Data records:
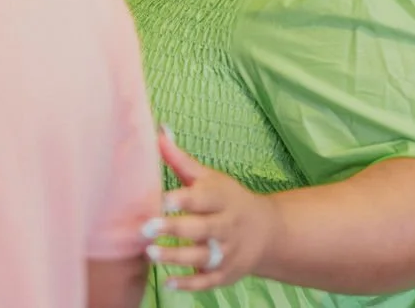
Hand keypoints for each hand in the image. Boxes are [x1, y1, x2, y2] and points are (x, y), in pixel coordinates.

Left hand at [139, 127, 279, 291]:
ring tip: (150, 254)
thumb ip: (182, 160)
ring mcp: (227, 252)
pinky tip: (168, 282)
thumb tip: (159, 130)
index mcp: (222, 199)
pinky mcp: (225, 274)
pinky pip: (207, 282)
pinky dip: (189, 284)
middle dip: (175, 229)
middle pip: (202, 228)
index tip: (164, 199)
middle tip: (146, 228)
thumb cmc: (227, 199)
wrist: (267, 232)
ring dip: (177, 257)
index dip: (185, 199)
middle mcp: (227, 226)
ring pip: (202, 257)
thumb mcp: (210, 178)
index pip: (204, 198)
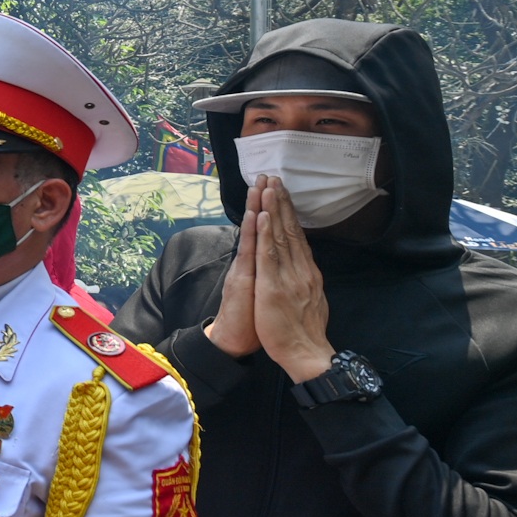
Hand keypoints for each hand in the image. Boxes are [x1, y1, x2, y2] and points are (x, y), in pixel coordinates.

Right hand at [205, 179, 263, 357]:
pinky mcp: (242, 280)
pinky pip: (249, 253)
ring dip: (255, 208)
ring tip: (258, 186)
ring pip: (253, 234)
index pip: (268, 232)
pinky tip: (253, 216)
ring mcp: (245, 269)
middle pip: (258, 227)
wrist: (235, 342)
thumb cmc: (253, 320)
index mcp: (260, 265)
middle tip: (266, 175)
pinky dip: (251, 233)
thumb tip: (281, 260)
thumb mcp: (266, 292)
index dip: (272, 209)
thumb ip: (271, 273)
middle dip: (263, 200)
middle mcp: (250, 263)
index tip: (276, 188)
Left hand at [252, 176, 332, 381]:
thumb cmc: (303, 331)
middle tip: (275, 177)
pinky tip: (262, 217)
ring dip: (272, 210)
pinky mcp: (273, 286)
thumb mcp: (309, 299)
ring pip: (279, 236)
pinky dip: (265, 235)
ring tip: (268, 187)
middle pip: (290, 229)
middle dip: (281, 202)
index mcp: (307, 272)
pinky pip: (269, 256)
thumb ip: (305, 280)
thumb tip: (306, 266)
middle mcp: (300, 269)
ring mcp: (288, 276)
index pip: (297, 235)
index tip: (283, 192)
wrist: (305, 354)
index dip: (289, 212)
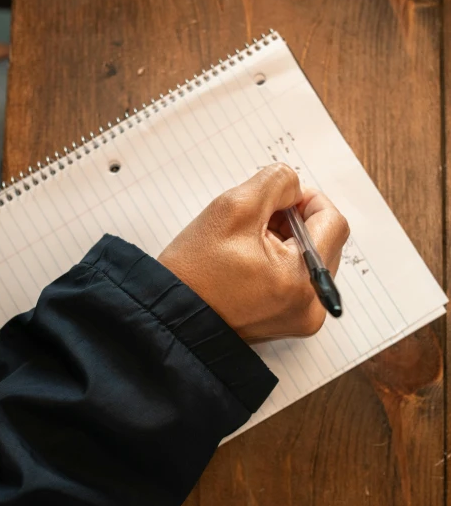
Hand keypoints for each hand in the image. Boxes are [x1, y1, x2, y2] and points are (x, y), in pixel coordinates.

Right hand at [158, 164, 349, 341]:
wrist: (172, 317)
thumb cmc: (196, 271)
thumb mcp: (233, 208)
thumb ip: (274, 183)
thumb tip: (295, 186)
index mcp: (303, 279)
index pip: (333, 222)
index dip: (307, 200)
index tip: (278, 199)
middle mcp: (311, 305)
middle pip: (326, 242)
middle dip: (296, 222)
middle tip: (257, 221)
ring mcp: (302, 318)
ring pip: (312, 260)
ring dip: (288, 241)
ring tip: (249, 244)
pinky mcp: (288, 322)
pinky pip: (300, 280)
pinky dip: (282, 263)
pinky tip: (251, 262)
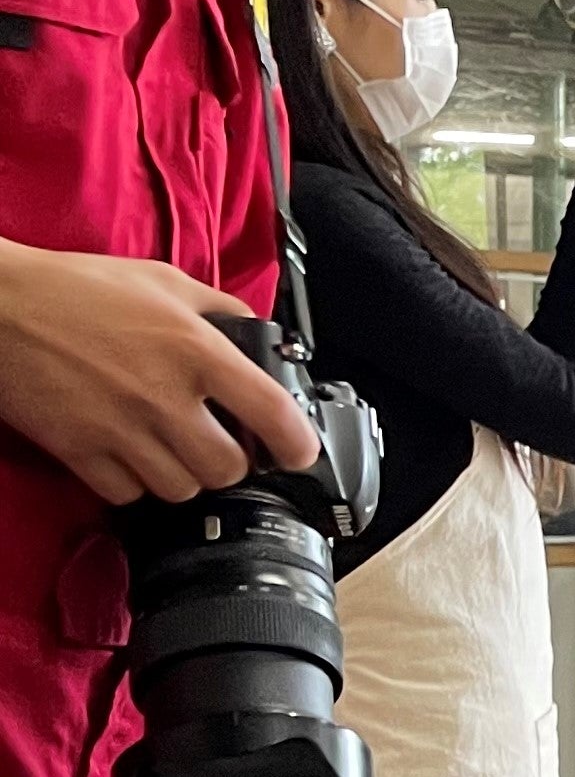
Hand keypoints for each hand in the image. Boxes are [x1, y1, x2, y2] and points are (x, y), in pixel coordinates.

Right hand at [0, 242, 316, 502]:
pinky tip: (130, 456)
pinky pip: (128, 495)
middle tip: (219, 446)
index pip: (273, 414)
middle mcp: (164, 396)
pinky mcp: (79, 450)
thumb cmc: (74, 287)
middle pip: (229, 469)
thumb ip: (219, 309)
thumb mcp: (161, 281)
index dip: (298, 444)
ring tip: (172, 450)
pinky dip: (134, 485)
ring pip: (182, 489)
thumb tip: (259, 333)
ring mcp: (121, 429)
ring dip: (184, 476)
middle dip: (231, 464)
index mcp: (195, 350)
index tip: (298, 451)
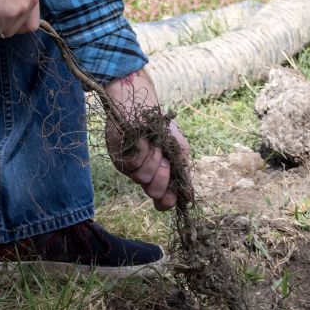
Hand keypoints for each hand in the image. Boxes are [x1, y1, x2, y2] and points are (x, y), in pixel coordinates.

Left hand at [104, 69, 189, 210]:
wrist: (142, 108)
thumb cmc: (162, 128)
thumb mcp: (180, 149)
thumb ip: (184, 172)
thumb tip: (189, 197)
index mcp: (161, 176)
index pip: (163, 200)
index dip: (168, 201)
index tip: (172, 196)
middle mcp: (145, 175)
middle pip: (155, 192)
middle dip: (163, 177)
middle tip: (164, 161)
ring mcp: (131, 169)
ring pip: (144, 178)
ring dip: (153, 159)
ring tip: (153, 144)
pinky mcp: (119, 160)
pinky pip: (133, 165)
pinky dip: (142, 151)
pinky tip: (142, 141)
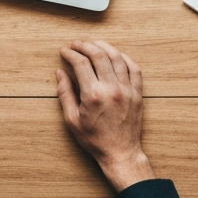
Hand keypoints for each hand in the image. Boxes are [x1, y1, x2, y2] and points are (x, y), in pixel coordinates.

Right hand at [57, 39, 155, 192]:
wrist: (120, 153)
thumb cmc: (95, 139)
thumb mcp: (72, 120)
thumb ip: (65, 93)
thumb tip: (60, 72)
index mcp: (93, 95)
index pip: (81, 63)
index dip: (71, 54)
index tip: (64, 51)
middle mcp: (112, 89)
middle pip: (98, 55)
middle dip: (85, 45)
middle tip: (76, 44)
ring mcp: (127, 90)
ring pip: (117, 57)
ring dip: (104, 46)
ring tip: (93, 44)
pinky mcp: (137, 93)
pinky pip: (134, 68)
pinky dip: (124, 58)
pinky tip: (115, 55)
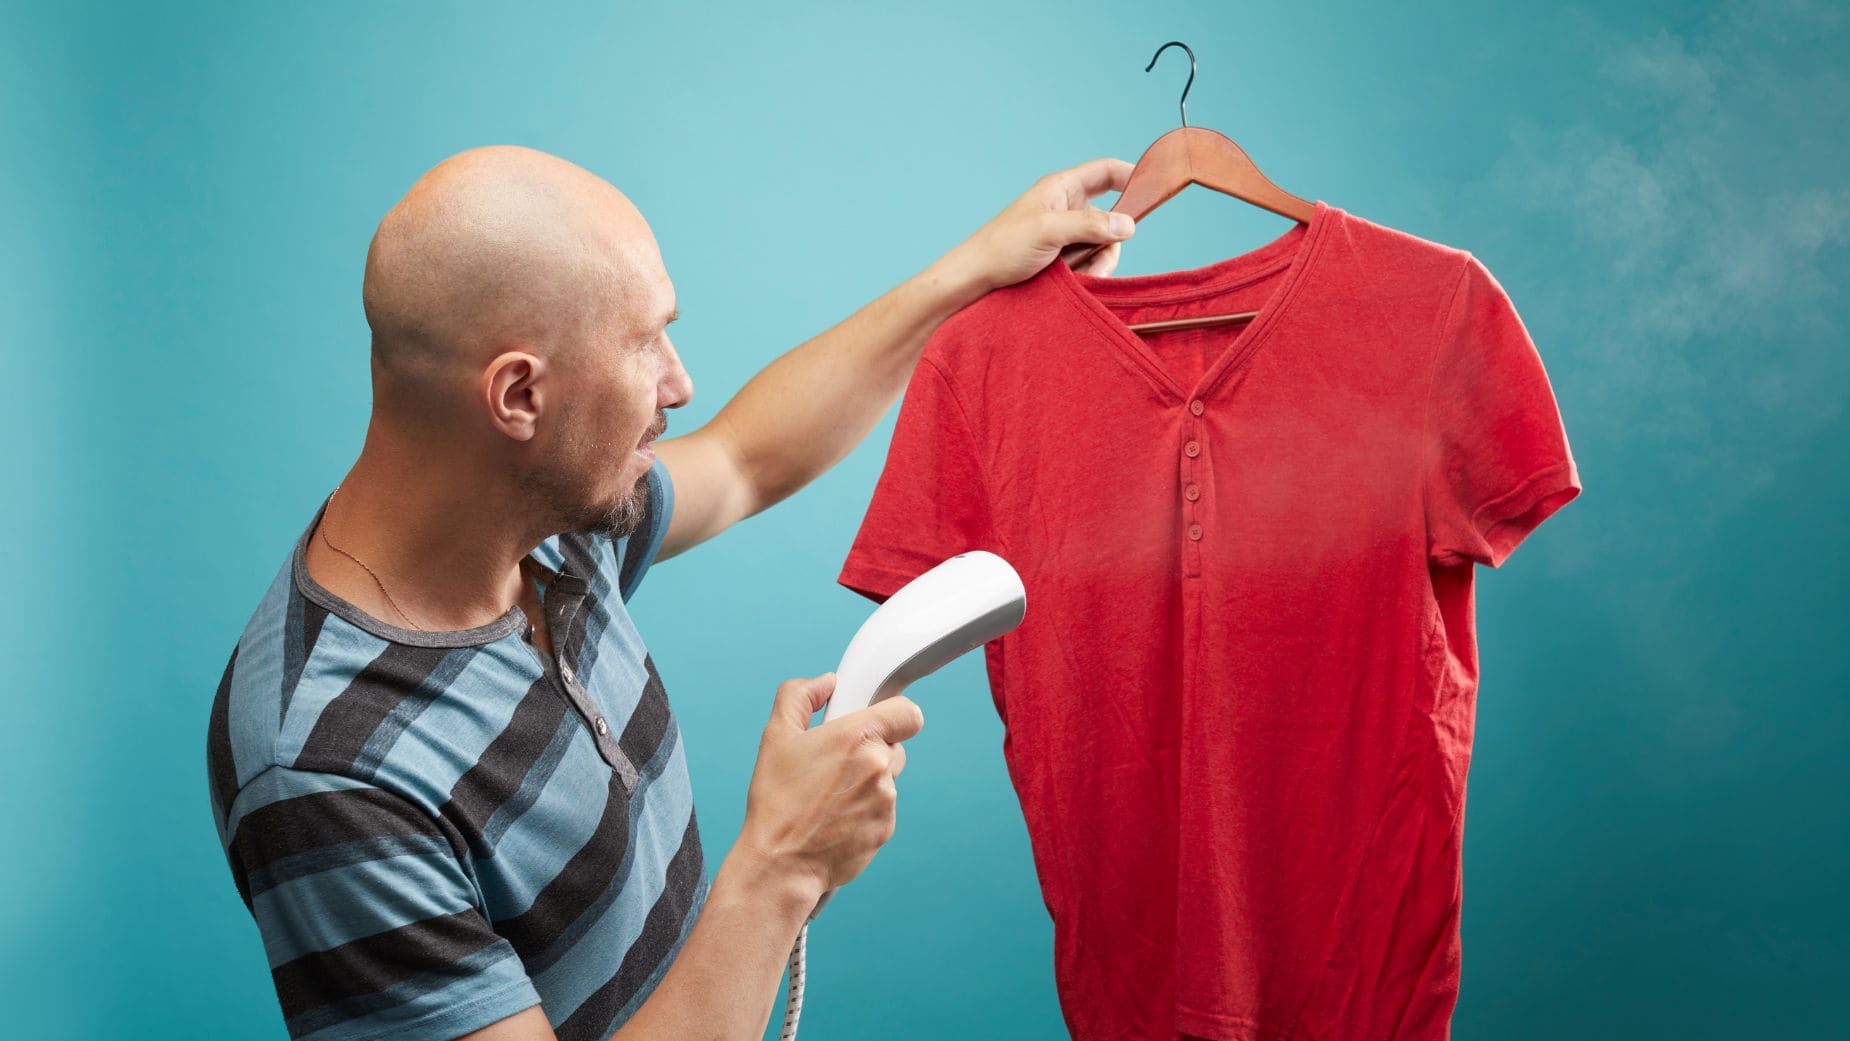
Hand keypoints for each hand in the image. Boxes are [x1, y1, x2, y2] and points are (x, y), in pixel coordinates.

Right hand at [737, 673, 922, 898]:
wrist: (780, 863)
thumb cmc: (776, 801)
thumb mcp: (776, 737)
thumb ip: (799, 696)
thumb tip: (826, 682)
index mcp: (858, 737)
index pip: (908, 713)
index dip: (896, 715)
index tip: (879, 722)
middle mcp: (879, 767)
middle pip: (895, 747)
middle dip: (871, 751)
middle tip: (835, 765)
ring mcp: (886, 801)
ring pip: (887, 781)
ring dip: (867, 784)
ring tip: (828, 797)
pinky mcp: (886, 829)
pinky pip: (882, 810)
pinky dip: (864, 812)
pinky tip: (835, 819)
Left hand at [939, 157, 1136, 293]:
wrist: (975, 280)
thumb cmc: (1002, 247)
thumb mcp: (1049, 231)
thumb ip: (1090, 225)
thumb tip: (1129, 225)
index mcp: (1061, 187)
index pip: (1105, 171)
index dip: (1130, 175)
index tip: (1153, 190)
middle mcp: (1066, 207)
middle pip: (1112, 215)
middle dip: (1112, 239)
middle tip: (1103, 257)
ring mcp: (1065, 233)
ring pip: (1103, 243)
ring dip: (1100, 261)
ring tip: (1083, 276)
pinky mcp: (1062, 256)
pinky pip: (1090, 261)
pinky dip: (1089, 272)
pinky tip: (1075, 281)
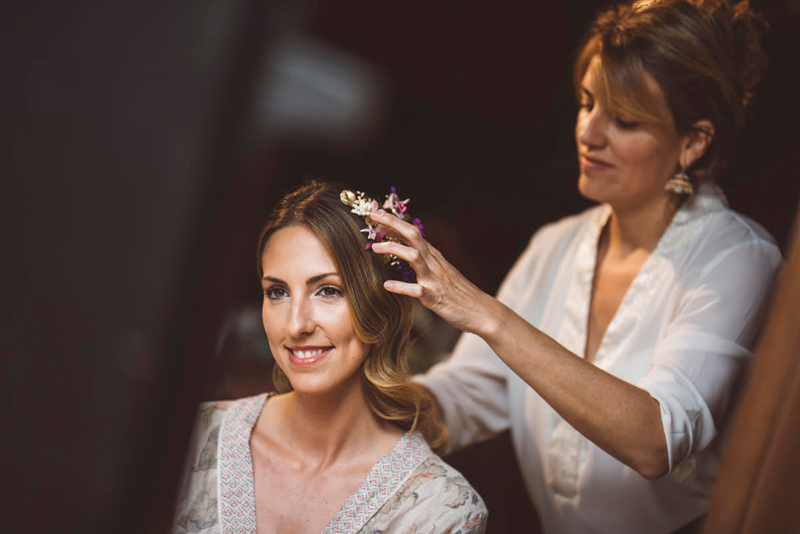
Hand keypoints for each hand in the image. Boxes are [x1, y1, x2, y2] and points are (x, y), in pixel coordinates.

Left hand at [369, 209, 498, 335]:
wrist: (481, 311)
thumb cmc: (458, 293)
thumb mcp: (442, 271)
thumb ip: (426, 259)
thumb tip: (408, 248)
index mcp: (434, 256)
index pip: (414, 233)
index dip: (396, 222)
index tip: (377, 214)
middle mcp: (434, 263)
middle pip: (414, 236)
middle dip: (393, 224)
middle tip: (373, 216)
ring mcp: (434, 279)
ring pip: (414, 257)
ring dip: (394, 249)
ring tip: (375, 247)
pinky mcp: (434, 297)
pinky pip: (416, 290)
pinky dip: (401, 287)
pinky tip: (386, 285)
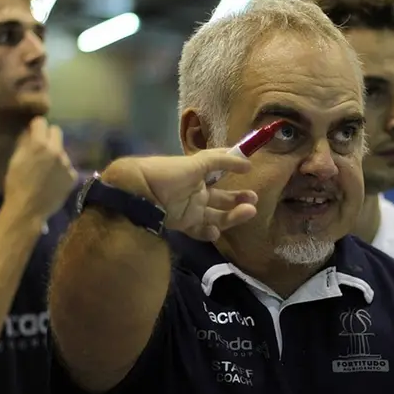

**Try it:** Could you give all of the data again exactly as written, omitting any pictures?

**Solution for this exercise:**
Hand keypoints for each hand in the image. Boxes are [x1, y1, x2, y2] and points are (x, y), in pixel coordinates.

Left hand at [139, 127, 279, 291]:
ring tip: (150, 254)
thumb ip: (182, 160)
ring mcp: (227, 252)
pinky tip: (168, 282)
thumb tip: (159, 130)
index mcp: (222, 199)
pinky mcp: (225, 274)
pinky pip: (207, 282)
pinky dip: (189, 284)
middle dip: (175, 229)
middle pip: (202, 228)
index tip: (164, 199)
middle tip: (146, 228)
thumb cmc: (227, 199)
wrist: (267, 232)
ring dip: (177, 257)
index dip: (185, 199)
middle mcp: (227, 226)
ring pip: (202, 257)
thumb mcp: (210, 178)
index pip: (204, 198)
Hand keypoints for each hand in the image. Boxes are [x1, y1, x2, y2] and points are (x, y), in pixel coordinates.

Right hand at [205, 179, 263, 357]:
pinky mcp: (242, 280)
pinky pip: (249, 253)
ring dip: (255, 208)
ring tip: (258, 186)
ring pip: (253, 234)
index pip: (268, 232)
pinky tip: (253, 216)
ring mcp: (245, 269)
middle pip: (258, 227)
wrist: (235, 342)
thumb cmc: (253, 320)
index mcp: (260, 265)
middle tip: (266, 175)
pinky dip: (251, 233)
thumb tip: (281, 260)
thumb mcp: (266, 292)
index dip: (272, 209)
thumb ip: (271, 273)
middle dip: (263, 200)
middle mcp: (250, 263)
index tip: (276, 188)
Left hand at [252, 176, 332, 381]:
thumb cmc: (303, 331)
middle tip: (275, 177)
pinky tip: (262, 217)
ring dip: (272, 210)
pinky mcp: (273, 286)
thumb mcp: (309, 299)
ring pip: (279, 236)
pinky dip: (265, 235)
ring tip: (268, 187)
middle pip: (290, 229)
middle dip: (281, 202)
index mcp: (307, 272)
pinky pip: (269, 256)
thumb ip: (305, 280)
thumb tip: (306, 266)
middle mcp: (300, 269)
ring mcp: (288, 276)
index pip: (297, 235)
index tip: (283, 192)
wrist: (305, 354)
index dip: (289, 212)
Hand keypoints for each hand in the image. Boxes are [x1, y1, x2, y2] and points are (x, y), in pixel coordinates.

Right hand at [158, 164, 349, 341]:
wrist: (172, 317)
thumb cmc: (196, 271)
thumb mcp: (233, 208)
thumb ip: (274, 183)
thumb tip: (295, 186)
index mcp: (303, 279)
index pip: (333, 222)
index dip: (307, 200)
index tip: (278, 199)
middle mcp: (311, 305)
middle pip: (326, 242)
middle dip: (296, 222)
middle tip: (257, 221)
ring mcp: (302, 318)
ring pip: (312, 260)
ring dip: (288, 241)
ring tip: (249, 244)
pinky mcp: (288, 322)
pinky pip: (300, 280)
pinky dip: (282, 263)
pinky tip: (251, 262)
Hand keypoints for each hand in the image. Boxes are [x1, y1, x2, y2] and points are (x, y), in pixel coordinates.

Right hand at [0, 242, 316, 502]:
pinky tip: (130, 456)
pinky pip: (128, 495)
middle tip: (219, 446)
index pip: (273, 414)
middle mcp: (164, 396)
pinky mcp: (79, 450)
thumb cmc: (74, 287)
middle pip: (229, 469)
thumb ip: (219, 309)
thumb mcp: (161, 281)
index dip: (298, 444)
ring tip: (172, 450)
pinky dip: (134, 485)
ring pip: (182, 489)
thumb tip: (259, 333)
ring mcp: (121, 429)
ring dip: (184, 476)
middle dip: (231, 464)
index mcp: (195, 350)
index tip: (298, 451)
Hand keypoints for each hand in the image. Boxes are [x1, y1, x2, y2] and points are (x, y), in pixel coordinates.

Left hand at [104, 69, 189, 210]:
wrist: (142, 108)
thumb cmc: (162, 128)
thumb mcp: (180, 149)
thumb ip: (184, 172)
thumb tip: (189, 197)
index mcp: (161, 176)
index pip: (163, 200)
index dip: (168, 201)
index tip: (172, 196)
middle mcp: (145, 175)
middle pip: (155, 192)
middle dip: (163, 177)
middle tip: (164, 161)
ring mcp: (131, 169)
ring pip: (144, 178)
ring dip: (153, 159)
ring tip: (153, 144)
pinky mcp: (119, 160)
pinky pip: (133, 165)
pinky dip: (142, 151)
pinky tip: (142, 141)
Hand keypoints for each hand in the image. Boxes are [x1, y1, x2, y2] and points are (x, y), in pixel coordinates.

Right hand at [57, 39, 155, 192]:
wrist: (120, 153)
thumb cmc: (95, 139)
thumb mcp: (72, 120)
thumb ip: (65, 93)
thumb tip: (60, 72)
index mcp: (93, 95)
index pip: (81, 63)
index dip: (71, 54)
index tip: (64, 51)
middle mcp: (112, 89)
middle pip: (98, 55)
middle dip: (85, 45)
middle tip: (76, 44)
ring mcp: (127, 90)
ring pip: (117, 57)
ring dip: (104, 46)
ring tip: (93, 44)
pinky mcp: (137, 93)
pinky pip: (134, 68)
pinky dip: (124, 58)
pinky tip: (115, 55)
Hand keypoints for each hand in the image. Boxes are [x1, y1, x2, y2] and points are (x, y), in pixel coordinates.

Right hand at [737, 673, 922, 898]:
wrist: (780, 863)
thumb cmc: (776, 801)
thumb mcp: (776, 737)
thumb ip: (799, 696)
thumb tip: (826, 682)
index mcp: (858, 737)
index pip: (908, 713)
index dip: (896, 715)
index tip: (879, 722)
middle mcp: (879, 767)
middle pip: (895, 747)
middle dip: (871, 751)
middle tip: (835, 765)
ring mcp: (886, 801)
ring pip: (887, 781)
ring dip: (867, 784)
ring tip: (828, 797)
pinky mcp: (886, 829)
pinky pip: (882, 810)
pinky dip: (864, 812)
pinky tip: (835, 819)
Left hand at [939, 157, 1136, 293]:
wrist: (975, 280)
thumb cmc: (1002, 247)
thumb mcp: (1049, 231)
thumb ip: (1090, 225)
thumb tip: (1129, 225)
index mcp: (1061, 187)
index pip: (1105, 171)
index dip: (1130, 175)
index tip: (1153, 190)
middle mcp: (1066, 207)
middle pip: (1112, 215)
middle dip: (1112, 239)
middle tip: (1103, 257)
ring mcp: (1065, 233)
ring pip: (1103, 243)
ring dip: (1100, 261)
ring tip: (1083, 276)
pinky mcp: (1062, 256)
pinky pip: (1090, 261)
pinky dip: (1089, 272)
pinky tip: (1075, 281)
Hand keypoints for each hand in the image. Boxes are [x1, y1, x2, y2] and points are (x, y), in pixel coordinates.

Left hand at [369, 209, 498, 335]:
wrist: (481, 311)
thumb cmc: (458, 293)
thumb mcp: (442, 271)
thumb ip: (426, 259)
thumb tip: (408, 248)
index mcp: (434, 256)
index pip: (414, 233)
index dip: (396, 222)
index tip: (377, 214)
middle mcp: (434, 263)
middle pip: (414, 236)
middle dip: (393, 224)
middle tip: (373, 216)
ring mcp: (434, 279)
ring pip: (414, 257)
ring dip: (394, 249)
ring tip: (375, 247)
pinky mcp: (434, 297)
pinky pip: (416, 290)
pinky dip: (401, 287)
pinky tip: (386, 285)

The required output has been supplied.